Pull every line that includes the word "multiple" out of the data below and copy it.
[[ Records for the exercise open ]]
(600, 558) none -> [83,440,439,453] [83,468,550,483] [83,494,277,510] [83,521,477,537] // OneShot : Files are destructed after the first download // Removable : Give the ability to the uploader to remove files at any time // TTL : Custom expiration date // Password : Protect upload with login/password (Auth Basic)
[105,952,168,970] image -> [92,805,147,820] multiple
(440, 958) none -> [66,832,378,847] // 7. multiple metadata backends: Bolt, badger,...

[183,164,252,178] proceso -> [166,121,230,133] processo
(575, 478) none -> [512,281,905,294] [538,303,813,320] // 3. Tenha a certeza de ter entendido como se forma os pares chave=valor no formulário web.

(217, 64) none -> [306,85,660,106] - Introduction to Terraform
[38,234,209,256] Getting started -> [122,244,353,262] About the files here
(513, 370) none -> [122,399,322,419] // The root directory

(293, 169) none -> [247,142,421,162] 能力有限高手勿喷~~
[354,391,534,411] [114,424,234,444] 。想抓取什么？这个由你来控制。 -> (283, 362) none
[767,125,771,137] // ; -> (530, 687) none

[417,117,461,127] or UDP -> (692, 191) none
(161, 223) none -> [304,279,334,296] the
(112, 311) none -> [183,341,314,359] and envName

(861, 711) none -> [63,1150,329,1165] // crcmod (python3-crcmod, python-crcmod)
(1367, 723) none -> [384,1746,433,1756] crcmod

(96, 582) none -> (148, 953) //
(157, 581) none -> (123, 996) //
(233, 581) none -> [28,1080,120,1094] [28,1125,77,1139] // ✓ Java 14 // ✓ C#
[[ Records for the exercise closed ]]
* _Result of the exercise_
[105,952,168,970] image -> [92,805,147,820] multiple
(440, 958) none -> [66,832,378,847] // 7. multiple metadata backends: Bolt, badger,...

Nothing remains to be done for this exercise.